Чтение онлайн

ЖАНРЫ

Дети семьи Зингер
Шрифт:

Башевис в интервью «Encounter» тоже вспоминал:

Когда бы ни заходила речь об «исчезновениях», мой отец рассказывал эту историю, и я помню, что сам слышал ее, может быть, десять раз; и каждый раз я был озадачен как будто впервые, потому что отец был прекрасным рассказчиком <…> Да и сама история — поистине загадочная. Вот приходит человек и говорит: «Я Йоше-телок», а другие говорят, что никакой он не Йоше. Мы и по сей день не знаем, действительно ли то был Йоше-телок или нет. История настолько драматична, что и рассказывать ее следует с соответствующим драматизмом.

Роман был драматичен, его последствия — мелодраматичны: он спас жизнь обоим братьям Зингер. Благодаря успеху этой книги Иешуа отправился в свою первую поездку в Соединенные Штаты, где в конце концов и обосновался вместе с семьей, а затем перетянул за собой (как когда-то в Варшаву) младшего брата. «Ему не пришлось долго меня упрашивать», — говорил Башевис.

Морис Шварц, знаменитый директор Еврейского художественного театра, чья постановка пьесы «Йоше-телок» послужила поводом для приезда Иешуа в Нью-Йорк, писал: «Зингер нашел в себе мужество художественными

средствами открыть нам правду о том укладе жизни, который когда-то подчинял себе все еврейское сообщество и который все еще достаточно силен, чтобы удерживать сотни тысяч евреев в плену местечковых представлений об этом мире и о Мире грядущем» [88] . Чарльз Мэдисон, напротив, считал, что роман отравлен «личной враждебностью автора», которая мешает Иешуа разглядеть «искреннюю, страстную духовность, присущую хасидизму». По мнению критика, из-за зингеровского предубеждения «роман — яркая история любви и увлекательное описание хасидской жизни столетней давности — теряет часть своей силы». Несомненно, образ развращенного и хитрого ребе Мейлеха из Нешавы, одного из главных героев, — это портрет первого врага в жизни Иешуа, радзиминского раввина. Описания ребе Мейлеха в романе «Йоше-телок» имеют явное сходство с описаниями цадика местечка Р. в романе Эстер Крейтман «Танец бесов». По словам Эстер, ребе местечка Р. был «великаном» с «мясистым багровым лицом» и хитрыми самодовольными глазами. Его выдающееся брюхо свидетельствовало о мирской склонности к чревоугодию.
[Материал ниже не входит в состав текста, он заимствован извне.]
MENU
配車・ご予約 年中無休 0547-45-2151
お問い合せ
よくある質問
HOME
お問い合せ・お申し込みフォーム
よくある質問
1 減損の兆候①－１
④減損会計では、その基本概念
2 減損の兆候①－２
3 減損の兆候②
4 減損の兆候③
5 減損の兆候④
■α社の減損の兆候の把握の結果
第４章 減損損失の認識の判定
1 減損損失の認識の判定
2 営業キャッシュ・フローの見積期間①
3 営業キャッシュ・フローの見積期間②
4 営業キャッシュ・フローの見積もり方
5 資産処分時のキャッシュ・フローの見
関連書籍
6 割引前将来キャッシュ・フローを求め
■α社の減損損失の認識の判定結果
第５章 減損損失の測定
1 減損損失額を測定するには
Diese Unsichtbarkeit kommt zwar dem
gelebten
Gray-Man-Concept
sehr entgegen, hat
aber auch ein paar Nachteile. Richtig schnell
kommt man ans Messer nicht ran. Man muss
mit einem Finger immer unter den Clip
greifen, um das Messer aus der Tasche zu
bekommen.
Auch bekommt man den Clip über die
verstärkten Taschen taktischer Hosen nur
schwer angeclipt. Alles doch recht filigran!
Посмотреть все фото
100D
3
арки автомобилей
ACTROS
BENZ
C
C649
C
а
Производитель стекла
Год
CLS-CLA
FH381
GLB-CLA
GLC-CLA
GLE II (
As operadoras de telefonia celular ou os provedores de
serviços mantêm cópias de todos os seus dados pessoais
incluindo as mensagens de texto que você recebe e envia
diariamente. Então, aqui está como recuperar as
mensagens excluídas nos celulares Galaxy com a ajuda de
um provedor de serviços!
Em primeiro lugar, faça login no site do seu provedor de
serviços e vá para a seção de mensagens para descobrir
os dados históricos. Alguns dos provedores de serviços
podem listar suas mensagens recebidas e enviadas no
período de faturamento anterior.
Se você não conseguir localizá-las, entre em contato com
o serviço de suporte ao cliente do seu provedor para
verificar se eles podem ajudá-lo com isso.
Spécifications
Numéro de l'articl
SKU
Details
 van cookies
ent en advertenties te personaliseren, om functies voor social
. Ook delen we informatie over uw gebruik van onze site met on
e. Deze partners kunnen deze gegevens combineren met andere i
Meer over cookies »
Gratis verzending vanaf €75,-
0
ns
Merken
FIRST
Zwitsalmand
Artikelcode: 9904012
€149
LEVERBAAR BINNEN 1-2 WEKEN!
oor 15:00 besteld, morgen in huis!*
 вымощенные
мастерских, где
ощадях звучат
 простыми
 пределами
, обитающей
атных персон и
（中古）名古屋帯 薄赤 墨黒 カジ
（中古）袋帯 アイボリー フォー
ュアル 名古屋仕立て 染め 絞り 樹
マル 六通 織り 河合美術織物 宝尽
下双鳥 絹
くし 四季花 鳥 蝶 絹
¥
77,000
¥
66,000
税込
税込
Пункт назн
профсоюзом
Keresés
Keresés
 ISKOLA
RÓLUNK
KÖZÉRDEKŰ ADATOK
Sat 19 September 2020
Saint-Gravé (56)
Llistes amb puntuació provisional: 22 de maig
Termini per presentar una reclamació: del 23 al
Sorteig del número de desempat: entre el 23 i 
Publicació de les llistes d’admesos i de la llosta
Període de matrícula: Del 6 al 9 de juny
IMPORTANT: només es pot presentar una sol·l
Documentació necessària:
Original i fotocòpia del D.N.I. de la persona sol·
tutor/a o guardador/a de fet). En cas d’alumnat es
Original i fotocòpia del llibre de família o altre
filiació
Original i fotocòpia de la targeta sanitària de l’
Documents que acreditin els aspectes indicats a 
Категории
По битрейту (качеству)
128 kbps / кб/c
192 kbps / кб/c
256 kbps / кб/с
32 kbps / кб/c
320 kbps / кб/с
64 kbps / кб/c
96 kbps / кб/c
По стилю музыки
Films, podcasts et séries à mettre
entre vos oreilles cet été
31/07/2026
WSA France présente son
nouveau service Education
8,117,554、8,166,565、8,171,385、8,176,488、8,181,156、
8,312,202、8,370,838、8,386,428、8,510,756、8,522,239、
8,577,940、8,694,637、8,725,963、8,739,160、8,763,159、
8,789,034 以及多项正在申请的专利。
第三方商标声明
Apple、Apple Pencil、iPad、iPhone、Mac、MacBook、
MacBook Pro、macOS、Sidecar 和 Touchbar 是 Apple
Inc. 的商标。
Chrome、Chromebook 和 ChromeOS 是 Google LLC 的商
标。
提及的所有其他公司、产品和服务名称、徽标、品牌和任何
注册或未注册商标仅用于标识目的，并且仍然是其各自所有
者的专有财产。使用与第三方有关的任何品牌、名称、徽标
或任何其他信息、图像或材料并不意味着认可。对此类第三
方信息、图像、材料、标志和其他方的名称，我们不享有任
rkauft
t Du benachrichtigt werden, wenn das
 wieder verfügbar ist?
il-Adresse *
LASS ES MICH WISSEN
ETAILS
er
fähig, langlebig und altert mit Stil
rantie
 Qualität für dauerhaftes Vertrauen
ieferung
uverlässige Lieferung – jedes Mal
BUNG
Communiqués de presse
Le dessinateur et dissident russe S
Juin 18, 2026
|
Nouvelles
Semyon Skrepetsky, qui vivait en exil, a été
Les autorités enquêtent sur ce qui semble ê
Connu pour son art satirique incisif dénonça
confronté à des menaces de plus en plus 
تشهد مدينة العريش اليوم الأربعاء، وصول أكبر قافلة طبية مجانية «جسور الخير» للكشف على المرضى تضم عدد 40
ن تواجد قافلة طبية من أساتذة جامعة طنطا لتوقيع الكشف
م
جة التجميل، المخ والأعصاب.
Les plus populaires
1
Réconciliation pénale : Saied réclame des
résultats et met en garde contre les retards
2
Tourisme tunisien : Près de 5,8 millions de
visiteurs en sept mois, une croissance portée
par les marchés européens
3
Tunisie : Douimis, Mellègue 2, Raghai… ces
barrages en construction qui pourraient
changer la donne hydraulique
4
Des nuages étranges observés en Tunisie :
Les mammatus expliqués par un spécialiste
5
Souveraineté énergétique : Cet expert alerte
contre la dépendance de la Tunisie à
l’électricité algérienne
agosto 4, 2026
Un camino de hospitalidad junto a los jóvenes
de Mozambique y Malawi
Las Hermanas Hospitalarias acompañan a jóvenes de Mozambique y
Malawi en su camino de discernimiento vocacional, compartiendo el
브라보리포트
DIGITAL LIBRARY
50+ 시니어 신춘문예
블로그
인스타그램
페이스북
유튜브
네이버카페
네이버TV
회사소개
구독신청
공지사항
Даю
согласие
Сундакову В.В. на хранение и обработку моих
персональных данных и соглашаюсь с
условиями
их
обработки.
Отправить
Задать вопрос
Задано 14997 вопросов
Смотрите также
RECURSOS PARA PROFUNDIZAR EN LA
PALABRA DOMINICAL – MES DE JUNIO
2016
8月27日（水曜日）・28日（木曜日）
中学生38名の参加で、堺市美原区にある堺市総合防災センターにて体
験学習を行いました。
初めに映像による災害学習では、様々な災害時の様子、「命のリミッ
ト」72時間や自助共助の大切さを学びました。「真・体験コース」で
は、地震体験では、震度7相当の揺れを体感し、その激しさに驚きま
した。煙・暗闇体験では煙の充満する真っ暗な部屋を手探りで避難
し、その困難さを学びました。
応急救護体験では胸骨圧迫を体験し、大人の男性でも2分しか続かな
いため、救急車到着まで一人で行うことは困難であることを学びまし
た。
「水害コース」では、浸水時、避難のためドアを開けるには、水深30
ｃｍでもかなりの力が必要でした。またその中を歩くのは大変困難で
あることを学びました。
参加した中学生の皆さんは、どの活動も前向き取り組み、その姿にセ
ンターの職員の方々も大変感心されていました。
В романе Иешуа у ребе Мейлеха тоже был большой живот, который «вздымался <…> как живот женщины под конец беременности» [89] . Его глаза навыкате «впивались во все таким пронзительным взглядом, будто хотели выпрыгнуть из глазниц». Благополучие, которое излучал цадик из Р., у ребе Мейлеха становится «здоровьем и энергией». Эстер называет цадика из Р. «грубым». Поскольку тема романа «Йоше-телок» была более скандальной — здесь двигателем сюжета служила сексуальность, — Иешуа характеризует ребе Мейлеха как «чувственного». Стоит ли говорить, что такая черта совершенно не подобает главе хасидского двора, имеющего последователей не только в самой Нешаве, но и во многих областях Польши и России… Роман «Йоше-телок» был не просто каким-то антихасидским выпадом, а обвинительной речью против целой системы суеверий, которая наделяла властью морально недостойных людей. Кредо хасидского двора гласило: «Ребе никогда не ошибается». Таким образом, двор ребе Мейлеха с его лизоблюдами стал метафорой всех тоталитарных систем.

88

Maurice Schwartz's Production of I. J. Singer's Play «Yoshe Kalb» Подарено Британской библиотеке Максимилианом Гурвицем 4 февраля 1933 года.

89

Здесь и далее цитаты из «Йоше-телка» приводятся по изданию: Исроэл-Иешуа Зингер. Йоше-телок / Пер. с идиша Аси Фруман. М.: Книжники, 2015. — Примеч. ред.

Ребе Мейлех распоряжался своей властью так же, как распоряжается ею абсолютный монарх или диктатор, стоящий во главе государства с единой идеологией. Его габай [90] (читай премьер-министр) Исроэл-Авигдор недвусмысленно подтверждает это. «Он [Исроэл-Авигдор] знает, что двор хасидского ребе — как, не будь рядом помянут, двор императора». Одним словом, «Йоше-телок» — роман не менее политический, чем «Сталь и железо», с той лишь разницей, что здесь политика не является фоном для событий — она заключена в самой ткани повествования. Это роман о подавлении: именно в интеллектуальном и психологическом подавлении, а не в грехе таится корень всех трагедий.

90

Габай — староста в синагоге или управляющий при дворе хасидского цадика; здесь имеется в виду второе значение. — Примеч. ред.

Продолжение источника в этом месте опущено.